• **Reading text**:
Content starts

Heterogenous responses of ecosystems to wildfire
Scientific information transfer is a common and often essential part of benefit transfer, but goes largely
unnoticed and is rarely noted (Splash and Vatn, 2006). The underlying cause and effect relationships that
define the responses of ecosystems to wildfire will, in part, determine the estimated welfare effects of fire
at a particular site. These relationships often differ appreciably between sites, even for the same types of
resources. Therefore, biases are likely to arise when transferring estimates from one study site to another.
For example, Despain et al. (2000) found that the topography in critical Mexican spotted owl habitat in
Colorado means there is low risk that wildfire will destroy large areas of foraging and nesting habitat for
this species in that state. Thus, any given fire in Colorado is likely to only marginally affect Mexican
spotted owl habitat, and the resultant loss in social welfare will be correspondingly small. In contrast,
Jenness et al. (2004) reported that high continuity of fuel in forests in Arizona and New Mexico means
there is a relatively high risk of losing substantial areas of Mexican spotted owl habitat to wildfire in those
states, including cool microsites and rocky outcrops that may have served as fire refugia in historic times.

Content ends

• **Provided records**:
Content starts

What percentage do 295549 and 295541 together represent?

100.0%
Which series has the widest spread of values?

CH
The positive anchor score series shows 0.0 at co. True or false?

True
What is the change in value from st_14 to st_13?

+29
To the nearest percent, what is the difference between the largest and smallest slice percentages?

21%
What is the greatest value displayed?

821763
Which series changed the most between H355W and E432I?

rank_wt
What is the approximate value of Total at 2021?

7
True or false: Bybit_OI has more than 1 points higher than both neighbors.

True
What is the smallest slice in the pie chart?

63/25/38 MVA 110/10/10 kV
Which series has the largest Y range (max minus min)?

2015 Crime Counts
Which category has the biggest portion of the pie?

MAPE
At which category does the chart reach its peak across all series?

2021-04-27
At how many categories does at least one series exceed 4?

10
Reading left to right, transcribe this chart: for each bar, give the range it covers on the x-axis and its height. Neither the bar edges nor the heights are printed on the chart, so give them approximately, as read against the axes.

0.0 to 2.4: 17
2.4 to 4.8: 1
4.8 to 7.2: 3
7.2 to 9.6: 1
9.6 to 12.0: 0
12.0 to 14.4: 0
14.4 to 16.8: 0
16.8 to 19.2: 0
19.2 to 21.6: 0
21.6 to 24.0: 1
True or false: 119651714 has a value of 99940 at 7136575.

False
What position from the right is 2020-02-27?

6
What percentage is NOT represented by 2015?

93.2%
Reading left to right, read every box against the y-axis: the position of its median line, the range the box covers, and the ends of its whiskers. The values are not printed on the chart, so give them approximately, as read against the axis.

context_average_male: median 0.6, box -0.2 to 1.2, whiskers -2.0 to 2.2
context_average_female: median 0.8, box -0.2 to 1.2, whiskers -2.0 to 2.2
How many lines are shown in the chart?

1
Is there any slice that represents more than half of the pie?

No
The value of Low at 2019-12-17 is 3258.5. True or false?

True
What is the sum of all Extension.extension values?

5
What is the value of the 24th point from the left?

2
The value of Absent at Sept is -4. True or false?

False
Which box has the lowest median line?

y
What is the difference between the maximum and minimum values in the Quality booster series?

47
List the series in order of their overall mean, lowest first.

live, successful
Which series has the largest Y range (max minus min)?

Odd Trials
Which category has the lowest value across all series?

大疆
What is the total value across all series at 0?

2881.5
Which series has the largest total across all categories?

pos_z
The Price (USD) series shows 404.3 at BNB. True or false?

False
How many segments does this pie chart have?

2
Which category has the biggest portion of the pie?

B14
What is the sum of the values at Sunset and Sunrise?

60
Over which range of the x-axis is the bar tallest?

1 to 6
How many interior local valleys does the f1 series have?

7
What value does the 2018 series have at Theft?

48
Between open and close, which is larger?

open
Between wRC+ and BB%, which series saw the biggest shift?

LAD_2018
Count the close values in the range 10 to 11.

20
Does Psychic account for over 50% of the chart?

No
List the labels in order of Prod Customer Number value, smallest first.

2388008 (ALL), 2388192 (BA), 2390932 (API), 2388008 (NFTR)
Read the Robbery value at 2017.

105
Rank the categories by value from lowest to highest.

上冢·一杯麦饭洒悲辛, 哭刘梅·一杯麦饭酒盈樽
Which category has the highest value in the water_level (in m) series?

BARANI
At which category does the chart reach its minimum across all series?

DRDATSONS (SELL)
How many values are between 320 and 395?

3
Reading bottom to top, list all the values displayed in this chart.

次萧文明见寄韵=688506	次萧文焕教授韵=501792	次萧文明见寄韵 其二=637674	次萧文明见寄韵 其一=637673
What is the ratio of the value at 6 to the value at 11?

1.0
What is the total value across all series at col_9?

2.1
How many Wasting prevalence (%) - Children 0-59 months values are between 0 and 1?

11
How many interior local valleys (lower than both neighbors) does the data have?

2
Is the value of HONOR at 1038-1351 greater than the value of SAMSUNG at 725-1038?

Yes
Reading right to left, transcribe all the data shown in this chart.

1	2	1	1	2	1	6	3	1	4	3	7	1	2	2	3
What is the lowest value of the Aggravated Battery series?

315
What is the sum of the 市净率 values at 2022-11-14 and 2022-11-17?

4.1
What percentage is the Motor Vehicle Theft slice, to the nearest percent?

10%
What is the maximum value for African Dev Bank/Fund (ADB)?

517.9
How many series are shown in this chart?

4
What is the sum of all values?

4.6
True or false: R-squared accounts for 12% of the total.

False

Content ends

• **Brief 1**:
Decide whether each statement below agrees with the passage on ecosystem responses to wildfire. Answer yes or no for each, and quote the words of the passage that decide it.
(a) Scientific information transfer in benefit transfer is usually noted.
(b) Despain et al. (2000) found a low risk that wildfire will destroy large areas of Mexican spotted owl habitat in Colorado.
(c) Jenness et al. (2004) linked the higher risk in Arizona and New Mexico to high continuity of fuel in forests.
• **Brief 2**:
Summarize the passage on ecosystem responses to wildfire in two sentences.

• **Expected answer 1**:
(a) No: "goes largely unnoticed and is rarely noted"
(b) Yes: "there is low risk that wildfire will destroy large areas of foraging and nesting habitat for this species in that state"
(c) Yes: "high continuity of fuel in forests in Arizona and New Mexico means there is a relatively high risk of losing substantial areas of Mexican spotted owl habitat to wildfire"

• **Expected answer 2**:
The cause-and-effect relationships that shape how ecosystems respond to wildfire often differ appreciably between sites, so transferring welfare estimates from one study site to another is likely to introduce biases. For example, topography gives low risk of large habitat losses for the Mexican spotted owl in Colorado, while high fuel continuity in Arizona and New Mexico creates a relatively high risk of losing substantial areas of its habitat.